Microbiology and the Titanic
Colleen Justison (5 PM Micro) was very excited about the centennial observations of the sinking of the Titanic. Here’s Colleen’s summary of what she found from an article in the Regina, Saskatchewan Leader-Post.
Lori Johnson, a microbiologist, went down 4 kilometers into the darkness of the Atlantic Ocean to the “metal graveyard” of the Titanic. Johnson made this two and a half hour trip because she said the wreckage is serene with a biological allure. This was not Johnson’s first dive saying how these dives can become personal. She has been in close proximity to the handrail which makes her wonder if the people who held on there had survived. The Titanic no longer looked like a ship, but twisted up metals. Even though the Titanic had spent a century deteriorating, there are still portions of the ship that still resemble the luxury vessel. Lori Johnson works for Droycon Bioconcepts which studies the degradation of the Titanic as well as other shipwrecks.

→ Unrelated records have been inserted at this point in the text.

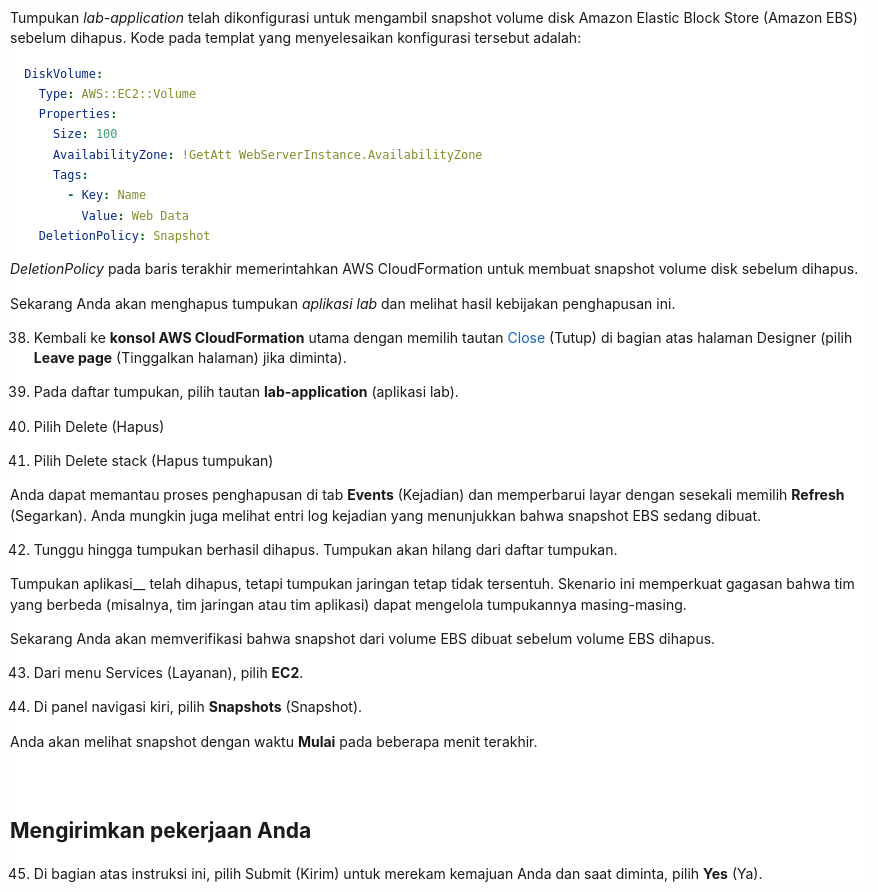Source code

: Tumpukan _lab-application_ telah dikonfigurasi untuk mengambil snapshot volume disk Amazon Elastic Block Store (Amazon EBS) sebelum dihapus. Kode pada templat yang menyelesaikan konfigurasi tersebut adalah:

```yaml
  DiskVolume:
    Type: AWS::EC2::Volume
    Properties:
      Size: 100
      AvailabilityZone: !GetAtt WebServerInstance.AvailabilityZone
      Tags:
        - Key: Name
          Value: Web Data
    DeletionPolicy: Snapshot
```

_DeletionPolicy_ pada baris terakhir memerintahkan AWS CloudFormation untuk membuat snapshot volume disk sebelum dihapus.

Sekarang Anda akan menghapus tumpukan _aplikasi lab_ dan melihat hasil kebijakan penghapusan ini.

38. Kembali ke **konsol AWS CloudFormation** utama dengan memilih tautan <span style="color:#1166bb">Close</span> (Tutup) di bagian atas halaman Designer (pilih **Leave page** (Tinggalkan halaman) jika diminta).

39. Pada daftar tumpukan, pilih tautan **lab-application** (aplikasi lab).

40. Pilih <span id="ssb_ssm_white">Delete</span> (Hapus)

41. Pilih <span id="ssb_orange">Delete stack</span> (Hapus tumpukan)

Anda dapat memantau proses penghapusan di tab **Events** (Kejadian) dan memperbarui layar dengan sesekali memilih **Refresh** <i class="fas fa-redo"></i> (Segarkan). Anda mungkin juga melihat entri log kejadian yang menunjukkan bahwa snapshot EBS sedang dibuat.

42. Tunggu hingga tumpukan berhasil dihapus. Tumpukan akan hilang dari daftar tumpukan.

Tumpukan aplikasi__ telah dihapus, tetapi tumpukan jaringan tetap tidak tersentuh. Skenario ini memperkuat gagasan bahwa tim yang berbeda (misalnya, tim jaringan atau tim aplikasi) dapat mengelola tumpukannya masing-masing.

Sekarang Anda akan memverifikasi bahwa snapshot dari volume EBS dibuat sebelum volume EBS dihapus.

43. Dari menu <span id="ssb_services">Services <i class="fas fa-angle-down"></i></span> (Layanan), pilih **EC2**.

44. Di panel navigasi kiri, pilih **Snapshots** (Snapshot).

Anda akan melihat snapshot dengan waktu **Mulai** pada beberapa menit terakhir.



<br/>

## Mengirimkan pekerjaan Anda

45. Di bagian atas instruksi ini, pilih <span id="ssb_blue">Submit</span> (Kirim) untuk merekam kemajuan Anda dan saat diminta, pilih **Yes** (Ya).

Her job for this project was to observe the rusticles, the bacteria that have been feasting on the Titanic. A rusticle is a formation of rust resembling an icicle in appearance that occurs underwater when iron oxidizes. Most of the rusticle is made up of iron, while the rest includes mutualistic or symbiotic microbes. These growths hang from the ship and have multiple colors including blue and orange. She had done other deep sea dives to shipwrecks which were not as emotional as the Titanic, which she thought was dream-like. Scientists for a long time thought that the depths in the ocean where these wrecks too place were sterile and had nothing going on. With this research they are seeing that this is not true and they are observing the biological processes going on. The research can help future building projects in the ocean, seeing what kind of materials can be used and won’t corrode or deteriorate. There are few other organisms that can be seen competing with the rusticles, however when there is light, barnacles can be seen. They have seen that the rusticles have their own life-cycle and they will grow and break off. The researchers are non-invasive because they feel that it is an area that should be respected.